The Times is the first significant media outlet to sue the leader of AI.
The New York Times has become the first big media organization to bring a copyright infringement case against OpenAI and Microsoft. This lawsuit, which we all knew was going to happen, has now arrived on the scene. According to the allegations made in the case, which was submitted to the federal court in Manhattan, OpenAI language models that were trained with content from the Times are now competing with the information outlet as a source of online information. Although the lawsuit does not specify the amount of money that should be awarded as compensation, it does state that OpenAI should be held liable for “billions of dollars in statutory and actual damages.”
Over the course of several decades, the laws governing copyright have remained substantially untouched. It would have been reasonable to expect that the introduction of material that is easily shared and can be copied indefinitely would have compelled a reexamination of intellectual property; nevertheless, if anything, copyright has been strengthened in response to developing technology. In addition to the fact that the duration of copyright has been extended several times, websites are compelled to comply to DMCA takedown demands, which are frequently incorrect. Considering the paucity of development that has been made, it is impossible to predict how the courts will deal with training data for artificial intelligence. Although it is not the same as stealing the work of another person and selling it over and over again, it is still something.

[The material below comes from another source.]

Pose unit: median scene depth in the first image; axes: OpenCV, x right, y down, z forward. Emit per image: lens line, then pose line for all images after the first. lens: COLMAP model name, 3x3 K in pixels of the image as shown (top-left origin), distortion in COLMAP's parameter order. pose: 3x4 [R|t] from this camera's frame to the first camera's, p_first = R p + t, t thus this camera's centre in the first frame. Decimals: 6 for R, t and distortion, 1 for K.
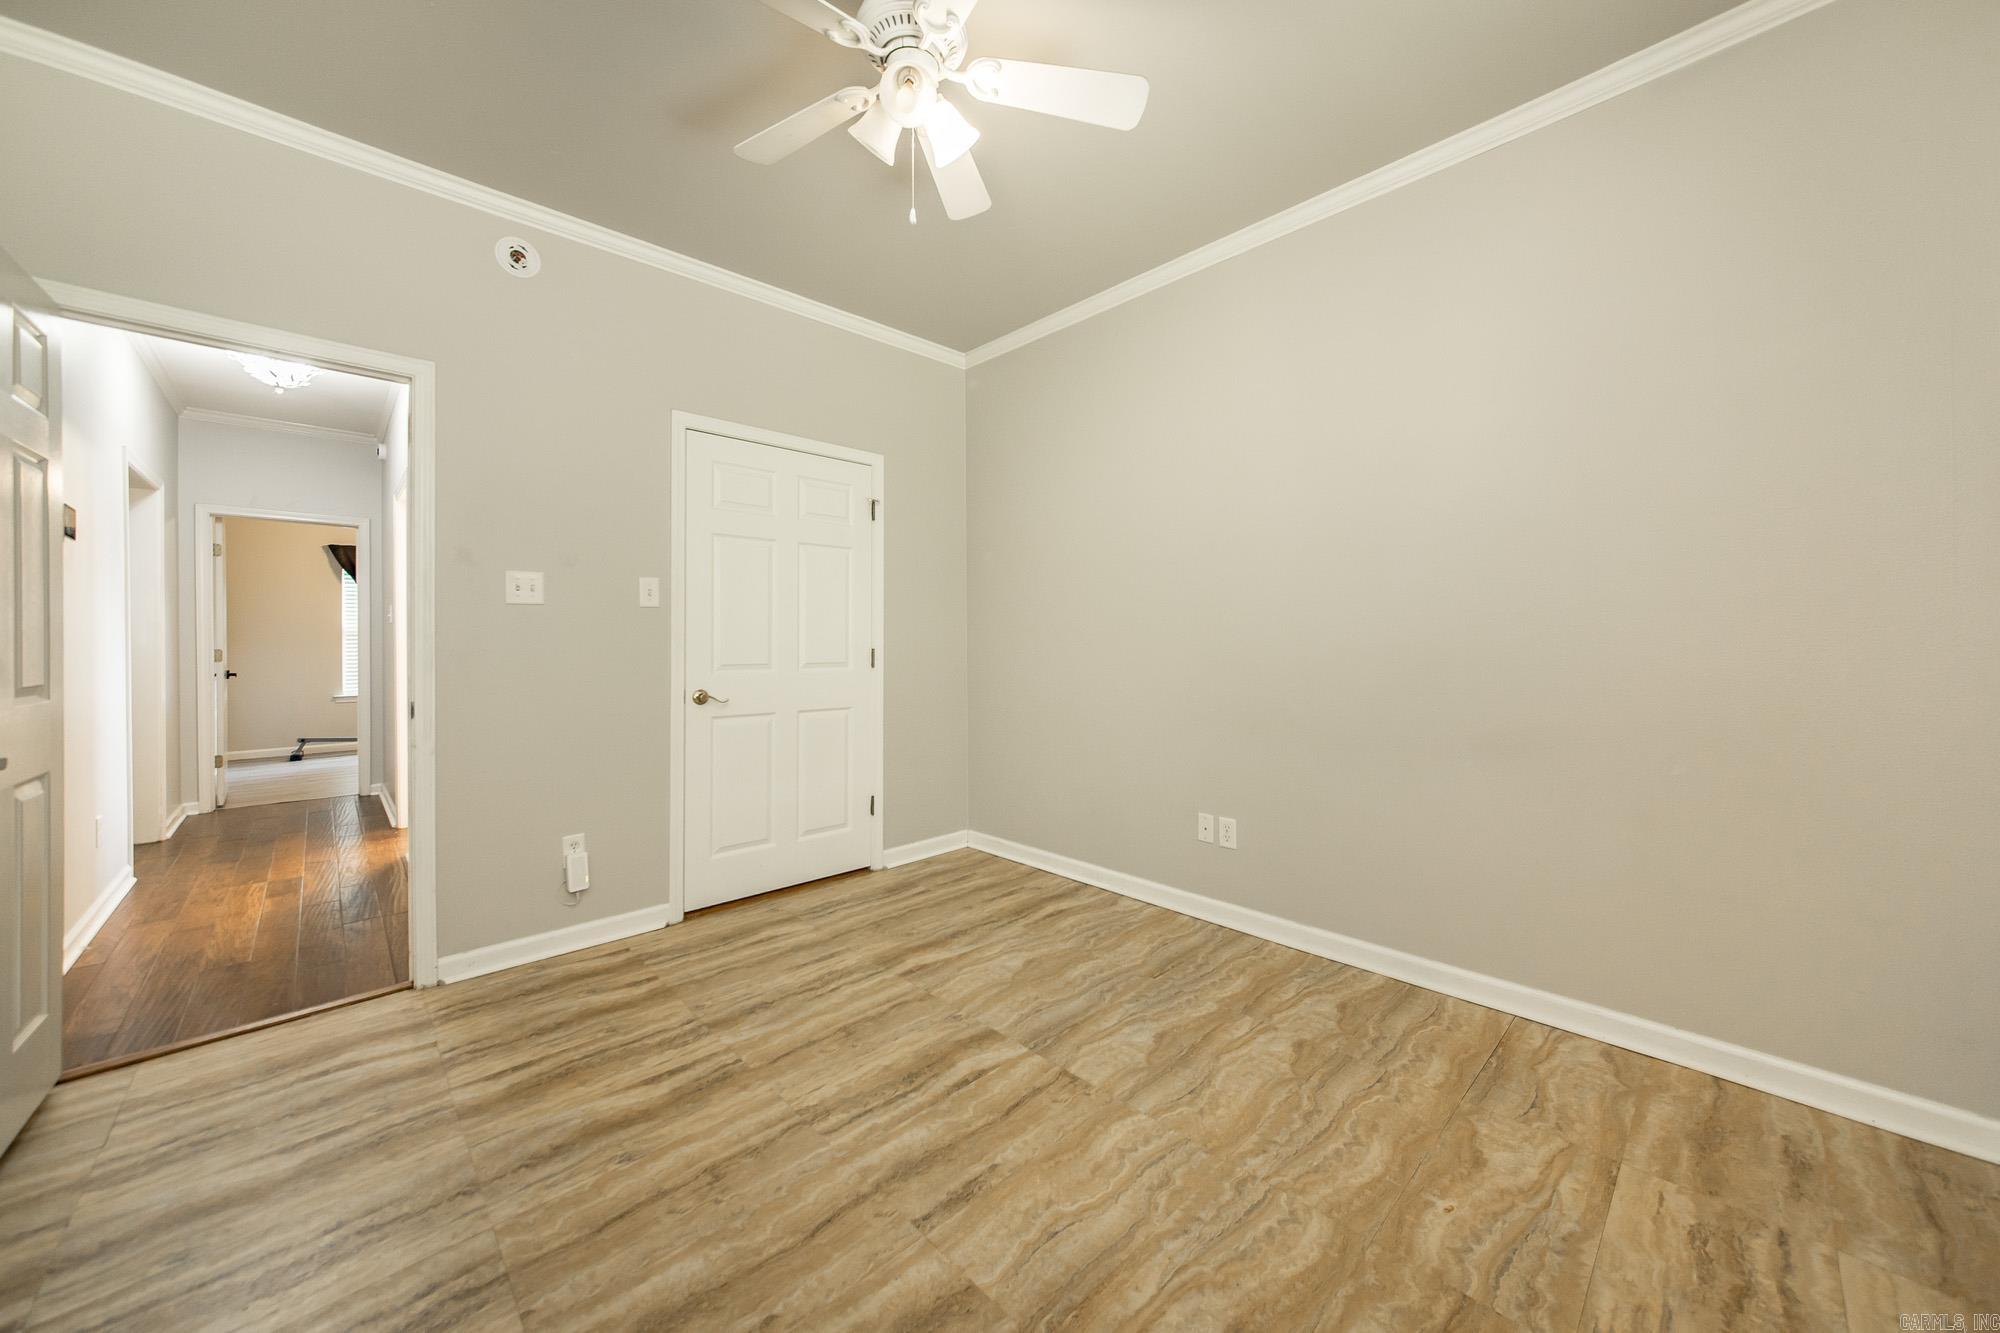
lens RADIAL K [[731.4, 0, 1000.0], [0, 731.4, 666.5], [0, 0, 1]] dist [-0.010749, -0.000165]
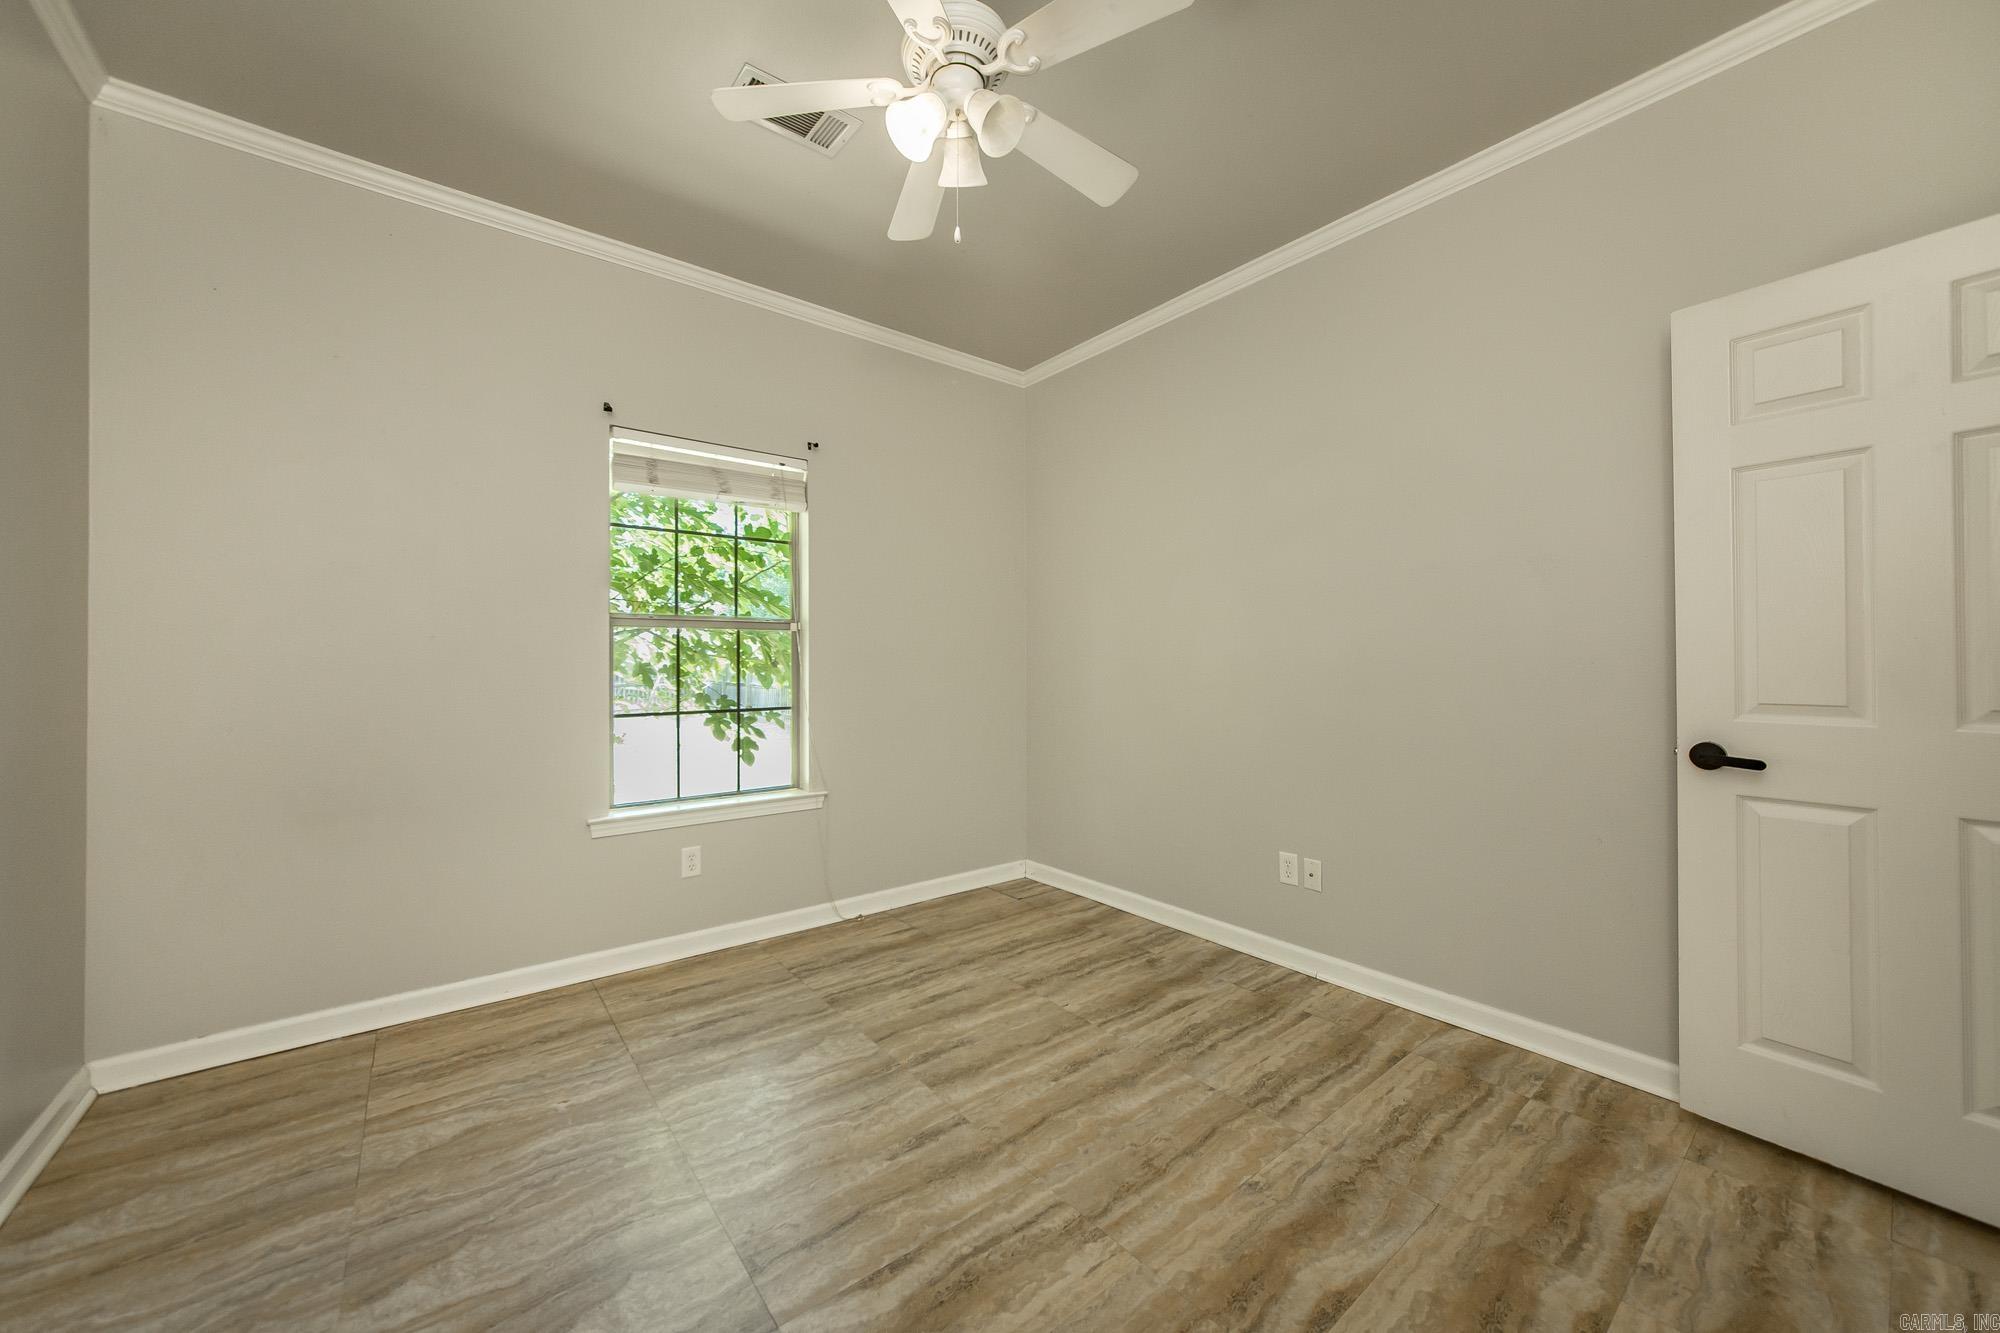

According to reports, the Times was in discussions with OpenAI throughout the course of the summer with the intention of negotiating a licensing agreement that is comparable to the one that OpenAI has with the Associated Press. But the negotiations came to an end without reaching a consensus. This particular case will serve as the initial significant test of the legal difficulties that are associated with artificial intelligence. Large language models (LLMs) are the foundation of today’s popular artificial intelligence systems. These LLMs are massive, and they can sometimes consist of billions of machine learning parameters. In order for the models to be able to generate responses in natural language that are similar to those produced by humans, they need to be large, which means that they need to take in a significant amount of training data. For the purpose of feeding its GPT models, OpenAI is famous for scraping a significant percentage of the internet.
There are a number of ChatGPT inquiries that are based on New York Times data, according to The Times, and it offered several samples. It has been demonstrated through the lawsuit that ChatGPT may react to questions with quotes that are almost verbatim from stories that are available on the New York Times website and that would have required a subscription to view. Based on the inquiry, it was also discovered that ChatGPT had made extensive use of Wirecutter, which is the product recommendation site for the Times. The artificial intelligence, on the other hand, does not source Wirecutter, and it most surely does not include the commerce links that generate cash for the website.
The lawsuit expresses concerns about the inaccuracy of generative artificial intelligence at the same time that it complains about copyright violation. Simply put, these models are nothing more than sophisticated word calculators; they have no idea what is true and what is not true. As a consequence of this, the models are able to “hallucinate” specifics and may even defend these lies when they are put under scrutiny. The New York Times reports that individuals might pose queries to ChatGPT concerning current events, and the bot would use all of the content from the New York Times to make it appear as though it is aware of the answers. In point of fact, however, it might be passing on potentially harmful misinformation.
OpenAI’s legal problems have taken a drastic turn for the worse as a result of this case. A few people were taking notice of OpenAI prior to the year 2023; nevertheless, it was the relationship with Microsoft that was announced at the beginning of 2023 that captured everyone’s attention. Since that time, authors and smaller media organizations have begun to launch legal salvoes against OpenAI, asserting that their content was digested by the model without their authorization. If it is successful, The Times may demand a mountain of cash, but more crucially, it may compel OpenAI to remove the models that it trained with data from The New York Times. This would immediately rid Microsoft of its lead in artificial intelligence. As this article was being published, neither OpenAI nor Microsoft had provided a response to the case.